Extrait de page>
------------------------------------------------

Dans son livre « Coacher une équipe avec la psychologie sociale  » (Eyrolles), Rodéric Maubras soutient que les dynamiques collectives doivent être accompagnées avec méthode, surtout à l’heure du télétravail, de la volatilité des effectifs et de la perte de sentiment d’appartenance. Interview.

 

Bonjour Rodéric Maubras, pourquoi avoir écrit ce livre… maintenant ?

Rodéric Maubras : Le livre est paru en 2020. Cela faisait alors 10 ans que j’accompagnais des équipes en difficulté. À force de rencontrer des collectifs professionnels de toutes strates hiérarchiques et de tous secteurs, je me suis aperçu que la plupart des personnes rencontrées ne savaient pas faire équipe. Les équipes fonctionnaient avant tout grâce à la bonne volonté de chacun et la capacité à normaliser les dysfonctionnements, faute de solutions pour y remédier.

Dans mes premières années de coach d’équipe, je me retrouvais à plusieurs reprises en difficulté pour accompagner ces collectifs professionnels. J’avais le sentiment soit de suivre une méthode non adaptée au problème de l’équipe, soit de construire mes interventions sans véritable stratégie. J’avais pourtant suivi de bonnes formations, mais la plupart du temps, elles donnaient l’impression qu’il fallait être le formateur pour appliquer avec succès leurs apports. Et cette idée de déployer des interventions plus stratégiques m’obsédait.

Jusqu’à ce que je retourne sur les bancs de l’université pour y rencontrer la psychologie sociale. J’ai découvert que des chercheurs étudiaient avec rigueur le fonctionnement des groupes depuis 150 ans ! Je me suis emparé avec frénésie de cette matière, et ai commencé à l’appliquer dans mes coachings d’équipe. J’ai ainsi développé une approche, une méthode et des stratégies adaptées à la dynamique spécifique de chaque groupe rencontré. Et j’ai constaté sur le terrain que les équipes faisaient bien plus de progrès, et que ces progrès étaient durables.

De là m’est venue l’envie de partager cette méthode et ces gestes techniques via l’ouvrage, mais également à travers une école de formation en coaching d’équipe et d’organisation que j’ai créée il y a 9 ans.

Une page de votre livre, ou un passage, qui vous représente le mieux ?

------------------------------------------------

Exercice court 1> D'après l'entretien sur le coaching d'équipe, depuis combien de temps Rodéric Maubras accompagnait-il des équipes en difficulté lorsque son livre est paru ?
Exercice court 2> Reproduisez le passage de l'entretien sur le coaching d'équipe compris entre « Dans son livre » et « livre… maintenant ? », ces deux bornes incluses.
Exercice court 3> Rédigez la suite de l'entretien sur le coaching d'équipe, à partir de sa dernière phrase.

Contenu des données>
------------------------------------------------

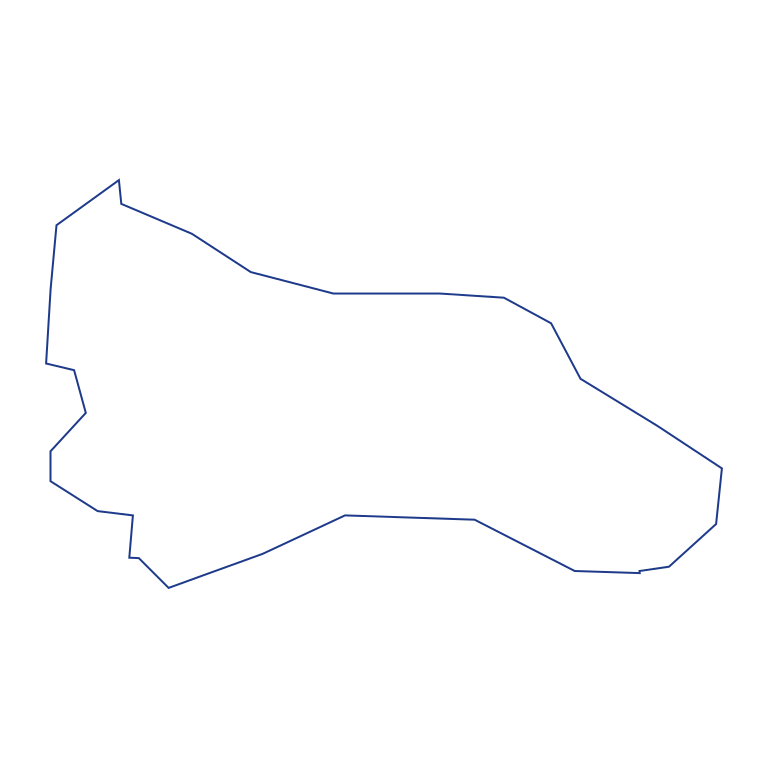 outline of Staffanstorp, Skåne, Sweden
{"feature_id": "70781695B74587424027080", "entity_name": "Staffanstorp", "entity_type": "district", "adm_level": 2, "iso_a3": "SWE", "parent_name": "Sweden", "parent_adm1": "Skåne", "projection": "natural_earth1", "projection_center": [13.236, 55.68], "detail": "fine", "context": "isolated", "style": "outline", "palette": "blue", "viewbox_px": 768, "rotation_deg": 0, "n_neighbors": 0, "source": "geoboundaries", "source_scale": "gbopen_adm2", "svg_char_len": 515}
<svg xmlns="http://www.w3.org/2000/svg" viewBox="0 0 768 768"><path d="M118.9,180.1L56.5,225.2L50.6,289.2L46.1,363.5L74.1,370.2L85.8,412.9L50.5,451.3L50.5,481.2L97.6,511.1L132.9,515.4L129.3,557.7L138.8,558.1L168.6,587.9L203.6,575.2L262.5,553.9L345.0,515.4L474.6,519.7L574.7,571.0L639.7,573.1L639.5,571.0L669.0,566.7L716.1,524.0L721.9,468.4L657.1,425.7L580.5,378.8L551.1,323.3L503.9,297.7L439.2,293.5L333.2,293.5L250.8,272.1L191.9,233.8L121.3,203.9L118.9,180.1Z" fill="none" stroke="#1e3a8a" stroke-width="2"/></svg>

------------------------------------------------

Réponse attendue 1> Depuis 10 ans.

Réponse attendue 2>
Dans son livre « Coacher une équipe avec la psychologie sociale  » (Eyrolles), Rodéric Maubras soutient que les dynamiques collectives doivent être accompagnées avec méthode, surtout à l’heure du télétravail, de la volatilité des effectifs et de la perte de sentiment d’appartenance. Interview.

 

Bonjour Rodéric Maubras, pourquoi avoir écrit ce livre… maintenant ?

Réponse attendue 3>
R.M. : Sans doute les premières lignes de l’ouvrage :

« Quoi de plus difficile que de travailler en équipe ? Travailler cinq jours sur sept avec des personnes que nous n’avons pas choisies, dont les personnalités sont si différentes… devoir produire un résultat collectif dont notre avenir professionnel dépend en partie… Les difficultés à travailler en équipe concernent tous les secteurs, toutes les générations, tous les niveaux hiérarchiques. Et comme si cela ne suffisait pas, le monde professionnel du 21ème siècle arbore de nouvelles exigences vis-à-vis de ces collectifs professionnels. Il faut rester soudés malgré la généralisation du télétravail, rester motivés malgré l’incertitude du lendemain, rester efficaces malgré la sur-communication, rester constructifs malgré la volatilité du marché du travail… préserver l’esprit d’équipe coûte que coûte, alors qu’à bien y regarder la tendance nous pousse vers l’individualisme et le repli sur soi. Faire équipe n’est donc pas chose simple. Pourtant, nous n’avons jamais eu autant besoin de “savoir-faire ensemble”, les défis économiques, sociaux et environnementaux ne pourront être relevés que par l’action collective. »

J’ai écrit cela en 2020, mais rien n’a véritablement changé en 5 ans. Cela ne fait que renforcer ma conviction qu’il est impératif de faire connaître le coaching d’équipe au plus grand nombre, car c’est la seule forme d’accompagnement qui permet de traiter toutes ces difficultés.

Les tendances qui émergent à peine et auxquelles vous croyez le plus ?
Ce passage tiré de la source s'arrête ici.